Counting the Cost #3 May 22, 2009
Posted by mwidlake in performance.Tags: explain plan, performance, SQL
trackback
I’m sorry for the delay, I will now continue to look at the fastest way to count the rows in a table and what we can learn from it.
Today I will show you how you could potentially add a bitmap index to greatly speed up the count.
I’ve got a new test script that you can run that does most of the steps below. You can get it from here.
See this first posting for the details of setting up the table and showing that select count(*), count(1) and count(pk) all take the same amount of time and do the same work internally and it probably matters not one jot which you use.
See the second posting for what happens when you select count (column_name) from a table and why I think it is a poor idea to use it to count the number of rows in a table.
Previously I had shown that Oracle chooses to use primary key index to count the number of rows in a table – which has been the fastest way so far.

* **Written task A**
Copy the passage of the post on counting table rows, starting at "See this first" and ending at "in a table.".
* **Written task B**
Write the next part of the post on counting table rows, beginning after its final sentence.

* **Information provided**
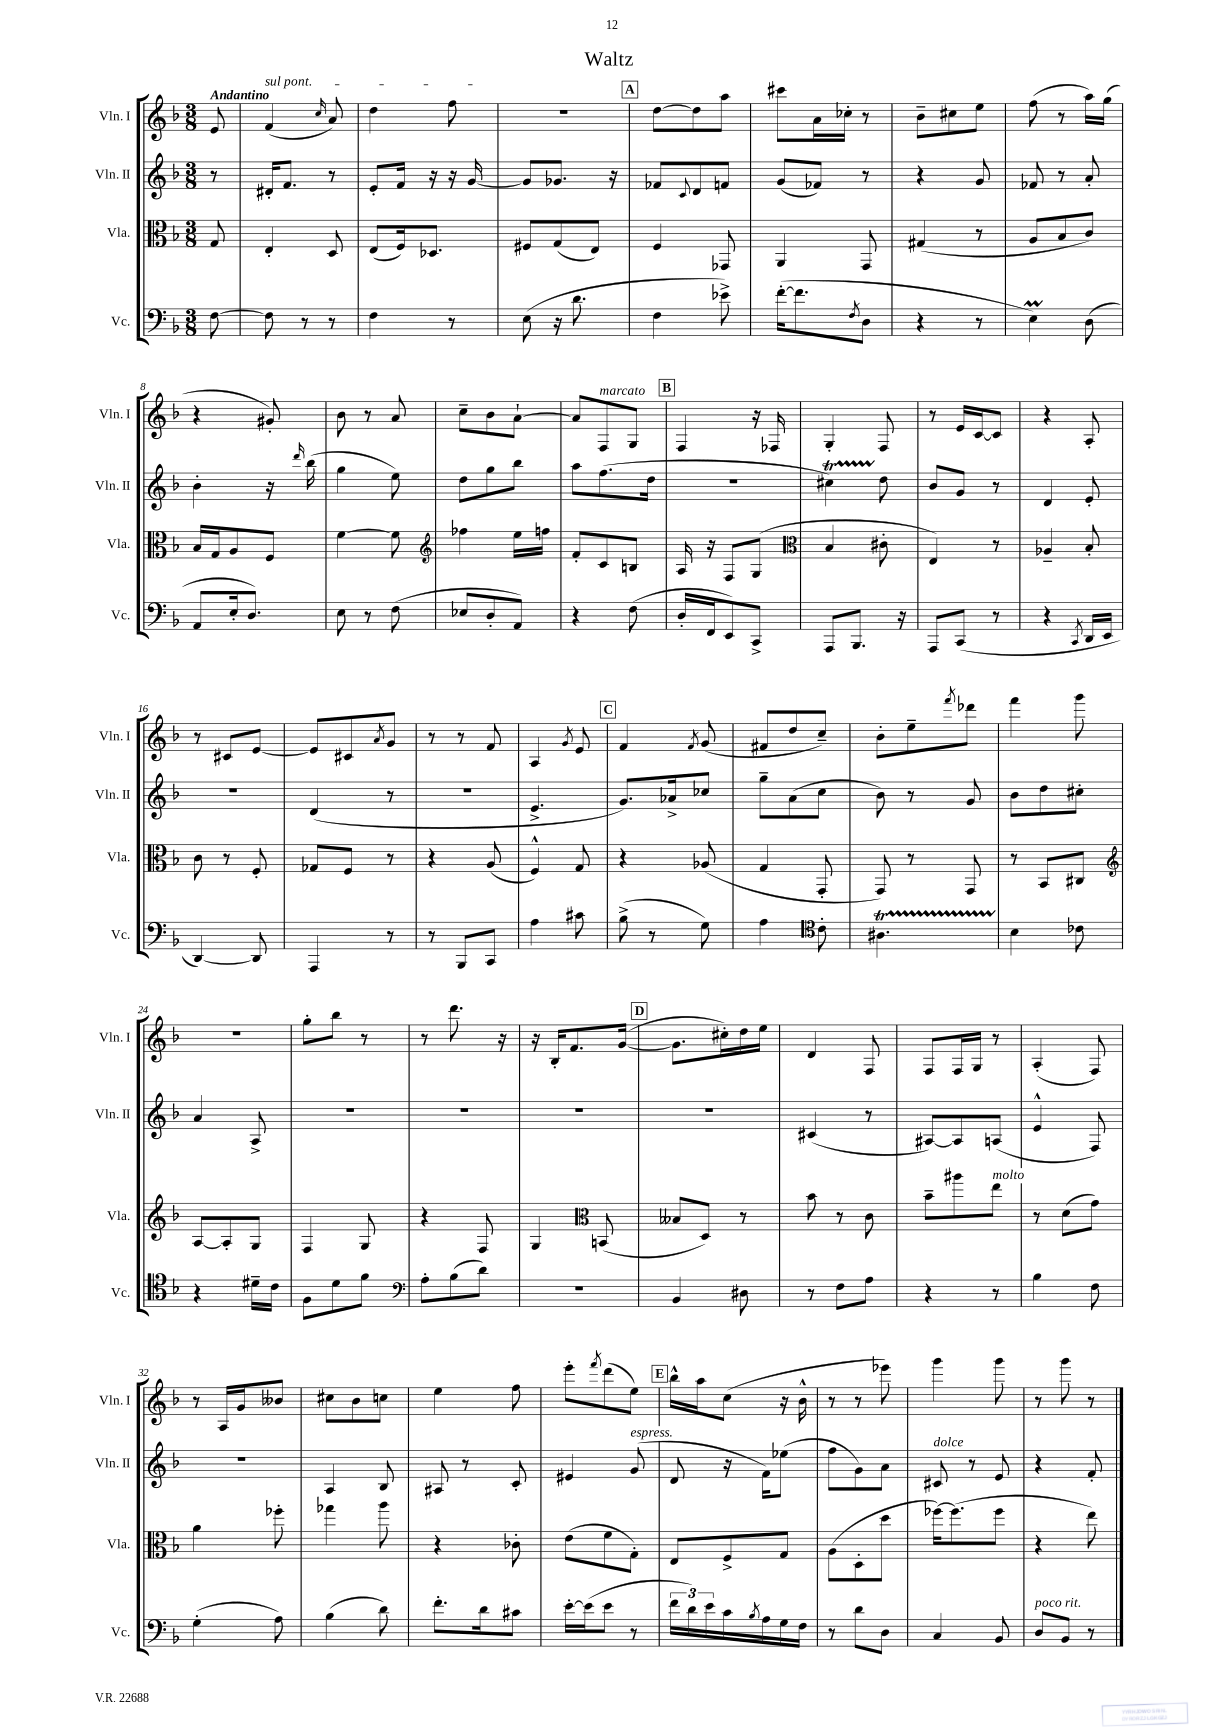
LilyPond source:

* **Result A**
See this first posting for the details of setting up the table and showing that select count(*), count(1) and count(pk) all take the same amount of time and do the same work internally and it probably matters not one jot which you use.
See the second posting for what happens when you select count (column_name) from a table and why I think it is a poor idea to use it to count the number of rows in a table.

* **Result B**
Oracle will actually use the smallest index it can to count the number of rows. Generally, the smallest index you can create is a bitmap index, as it is stored in such a compact manner. Just take my word on it.
OK, I suppose I better give some supporting evidence rather than just my word.
This is the table:
Name Null? Type --------------------------------------- -------- ID NOT NULL NUMBER NUM_1 NUMBER ID_2 VARCHAR2(41) NUM_2 NUMBER NUM_3 NUMBER NUM_4 NUMBER VC_1 VARCHAR2(50) VC_2 VARCHAR2(50) VC_3 VARCHAR2(250)
These are the sizes of the table and indexes on the table. The column used/leaf takes into account empty blocks in a table and just the leaf blocks in an index, which are the blocks scanned in a full scan:
USED/ SEGMENT TYPE BLOCKS LEAF SIZE_K --------- -------- ------- ----- ------ TEST_1 TABLE 1152 1079 9,216 T_PK INDEX 48 41 384 Primary key on ID T_UQ INDEX 56 47 448 Unique idx on ID2 T_NONUQ INDEX 48 39 384 nonunique on NUM T_SPARSE INDEX 8 4 64 on NUM4, 95% null
I am now going to create a simple bitmap index on NUM_3, a non-mandatory column but it does have a non-null value in every row.
Now to do something that can make counts faster, add a nice, compact bitmap index.
create bitmap index t_bm on test_1(num_3);
Index created.
Elapsed: 00:00:00.04
test102>analyze table test_1 compute statistics;
Table analyzed.
Elapsed: 00:00:00.29
I’ve gathered stats again so that the CBO knows about the index. Let’s start with a count of the column. We would expect that to use the new index.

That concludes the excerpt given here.